Wooler Common and woodland park, are managed by Forestry England, who also look after nearby Thrunton Woods and Hepburn Wood.
From the car park information point, there is access to Wooler Common’s easy going trail, the St Cuthbert’s Way and a network of public paths. It is great for all ages because you can choose whichever route you think is most manageable for your group and there is plenty of space for running around and exploring.
There is also a wheelchair easy access trail with handrail and tapping boards for the visually impaired, which also starts and finishes near the car park.

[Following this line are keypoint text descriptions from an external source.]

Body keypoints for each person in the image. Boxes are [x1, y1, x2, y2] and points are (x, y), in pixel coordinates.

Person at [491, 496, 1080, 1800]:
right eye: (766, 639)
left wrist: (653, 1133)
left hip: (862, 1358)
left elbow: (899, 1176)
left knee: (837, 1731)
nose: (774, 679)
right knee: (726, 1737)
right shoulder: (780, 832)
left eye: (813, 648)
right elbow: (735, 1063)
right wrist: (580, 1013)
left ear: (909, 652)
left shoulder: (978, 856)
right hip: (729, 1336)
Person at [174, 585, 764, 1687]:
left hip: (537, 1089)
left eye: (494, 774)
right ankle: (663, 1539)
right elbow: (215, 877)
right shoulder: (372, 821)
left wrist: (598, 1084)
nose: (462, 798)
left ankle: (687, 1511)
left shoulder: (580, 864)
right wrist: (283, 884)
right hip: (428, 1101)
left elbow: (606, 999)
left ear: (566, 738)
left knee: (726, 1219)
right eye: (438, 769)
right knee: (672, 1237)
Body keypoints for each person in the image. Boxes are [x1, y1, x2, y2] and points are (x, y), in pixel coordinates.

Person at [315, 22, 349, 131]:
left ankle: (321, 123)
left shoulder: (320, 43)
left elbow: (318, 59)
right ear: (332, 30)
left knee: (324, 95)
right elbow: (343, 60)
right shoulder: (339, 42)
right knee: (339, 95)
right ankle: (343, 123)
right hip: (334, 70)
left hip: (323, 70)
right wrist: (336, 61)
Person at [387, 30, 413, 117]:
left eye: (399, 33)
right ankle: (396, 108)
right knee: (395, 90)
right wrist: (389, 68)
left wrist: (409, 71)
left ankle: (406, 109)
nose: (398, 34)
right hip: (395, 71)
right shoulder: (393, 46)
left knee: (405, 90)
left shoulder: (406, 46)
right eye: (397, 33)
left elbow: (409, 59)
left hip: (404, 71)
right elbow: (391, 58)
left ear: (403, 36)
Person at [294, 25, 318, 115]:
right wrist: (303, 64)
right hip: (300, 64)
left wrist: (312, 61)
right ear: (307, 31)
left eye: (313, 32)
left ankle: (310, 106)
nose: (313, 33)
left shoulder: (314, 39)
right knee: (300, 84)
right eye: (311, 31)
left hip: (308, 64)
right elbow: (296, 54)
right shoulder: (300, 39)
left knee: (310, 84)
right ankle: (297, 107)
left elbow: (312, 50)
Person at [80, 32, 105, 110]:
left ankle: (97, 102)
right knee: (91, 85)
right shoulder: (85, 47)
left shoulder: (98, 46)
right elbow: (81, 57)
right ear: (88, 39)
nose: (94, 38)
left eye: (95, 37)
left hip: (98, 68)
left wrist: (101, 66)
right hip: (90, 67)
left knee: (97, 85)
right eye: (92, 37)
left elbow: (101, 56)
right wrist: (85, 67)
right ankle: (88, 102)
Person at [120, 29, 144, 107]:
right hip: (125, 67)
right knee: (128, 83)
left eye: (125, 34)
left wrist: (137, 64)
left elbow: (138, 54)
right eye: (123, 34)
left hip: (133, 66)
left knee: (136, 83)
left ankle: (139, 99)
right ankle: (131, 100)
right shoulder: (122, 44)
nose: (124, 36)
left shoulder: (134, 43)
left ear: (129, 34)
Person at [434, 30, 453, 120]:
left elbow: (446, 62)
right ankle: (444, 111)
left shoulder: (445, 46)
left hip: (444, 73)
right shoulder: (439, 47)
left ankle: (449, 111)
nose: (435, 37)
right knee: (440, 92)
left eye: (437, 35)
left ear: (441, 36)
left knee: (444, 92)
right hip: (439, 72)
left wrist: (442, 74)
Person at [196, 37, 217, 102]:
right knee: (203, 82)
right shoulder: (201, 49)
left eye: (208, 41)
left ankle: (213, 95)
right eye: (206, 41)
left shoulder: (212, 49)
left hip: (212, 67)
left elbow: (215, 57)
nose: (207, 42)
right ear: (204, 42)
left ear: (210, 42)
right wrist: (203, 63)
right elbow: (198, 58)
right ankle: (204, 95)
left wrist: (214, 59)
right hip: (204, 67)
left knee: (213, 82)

Along the walking route, there are many benches to sit and observe the wildlife. There is also a small remembrance garden which has been very thoughtfully put together.

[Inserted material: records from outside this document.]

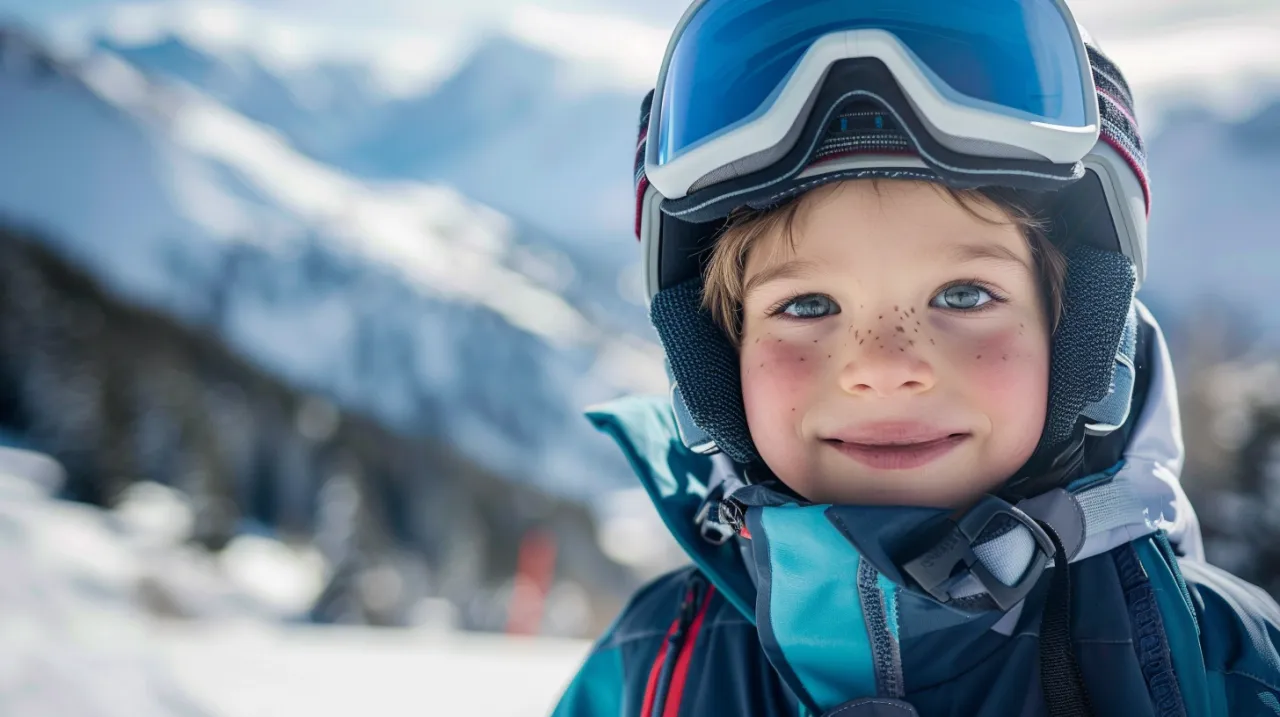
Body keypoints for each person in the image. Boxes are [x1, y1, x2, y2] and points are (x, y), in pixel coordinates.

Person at [553, 1, 1280, 714]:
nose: (884, 367)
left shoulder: (1232, 671)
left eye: (963, 295)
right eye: (807, 306)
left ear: (1077, 336)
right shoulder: (648, 672)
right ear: (715, 356)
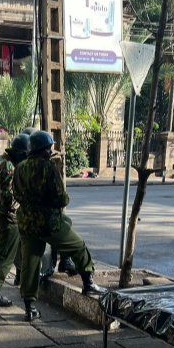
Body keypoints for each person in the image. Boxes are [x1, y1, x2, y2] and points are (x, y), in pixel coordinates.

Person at [14, 130, 105, 321]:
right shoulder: (48, 168)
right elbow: (60, 199)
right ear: (43, 150)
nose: (51, 151)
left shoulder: (20, 167)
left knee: (30, 262)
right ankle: (88, 282)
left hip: (26, 222)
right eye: (49, 148)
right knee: (77, 246)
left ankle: (29, 307)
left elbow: (17, 195)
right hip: (48, 222)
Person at [19, 127, 78, 279]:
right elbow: (59, 198)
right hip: (38, 217)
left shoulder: (21, 164)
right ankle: (65, 260)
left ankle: (24, 275)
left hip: (24, 216)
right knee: (61, 227)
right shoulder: (42, 166)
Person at [0, 133, 30, 307]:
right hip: (8, 218)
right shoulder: (9, 167)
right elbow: (10, 200)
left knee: (18, 249)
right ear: (19, 154)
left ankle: (20, 277)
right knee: (4, 256)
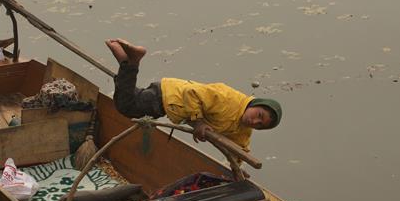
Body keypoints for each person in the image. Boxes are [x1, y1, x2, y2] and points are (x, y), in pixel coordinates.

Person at [105, 38, 282, 151]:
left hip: (169, 102)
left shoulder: (243, 129)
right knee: (127, 106)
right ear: (255, 104)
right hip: (167, 97)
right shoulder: (226, 99)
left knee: (130, 96)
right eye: (259, 115)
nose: (255, 122)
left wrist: (239, 168)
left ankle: (126, 62)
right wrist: (198, 123)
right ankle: (131, 61)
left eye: (260, 125)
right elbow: (191, 93)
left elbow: (239, 148)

Use postcode: NE71 6RJ to get here. Parking is free, you must park in the designated parking areas.
- Coquet Valley/ Alwinton
Where: In the Coquet Valley
Distance from Breamish Valley Cottages: 13 miles/ 25 minute drive
In the valley down from Breamish, you will find yourself lost in rolling hills and woodland: the Coquet Valley. Approximately ten miles to the northwest of Rothbury, lies the village of Alwinton. It is the last village in Upper Coquetdale, surrounded by rolling hills and stunning views. It is a great starting point for walks on the Border Ridge.
There are a number of walks near Alwinton that are more suited to keen walkers who have a good level of fitness. These walks are slightly more challenging but the reward from the top is definitely worth the climb.
Take a look at the map of this circular walk we recommend on our website, that is a circular route.
Otherwise you may choose to walk up Windy Gyle from the village of Alwinton, which is around a seven mile hike, or visit Harbottle Castle for a slightly easier climb.
There is a National Park carpark in the village, but it does get full quickly, so we recommend heading out early to grab a space. Please park considerably.
- Amble Harbour
Distance from Breamish Valley Cottages: 19 miles/ 35 minute drive
Don’t forget to make the most of the Northumberland coastline during the autumn too. Nothing beats a brisk, fresh walk, breathing in that sea air.
Whilst there are over forty miles of coastline to explore, we recommend heading along to Amble harbour.
You can make this a short stroll along the pier or extend the walk by walking along the footpath towards the village of Warkworth. Drop down to the river and enjoy the mix of falling leaves, a sea view and a river walk overlooked by Warkworth Castle.
The reason we want you to head to this part of the coast is to sample the local fish and chips. Freshly caught fish always tastes best at the coast and is the perfect reward after an autumnal walk. Amble is a bustling harbour village and you can watch the fishing boats heading in and out of the harbour, as well as trying to catch a glimpse of the marine life. Dolphins have been frequently spotted off the coast at Amble, so as long as the temperatures haven’t dropped, you may get lucky with what you see.
Plenty of inspiration for walks around Northumberland this autumn, where we promise you will be rewarded with a fantastic display of colour, a crisp breeze and the reward of delicious Northumbrian food and drinks afterwards.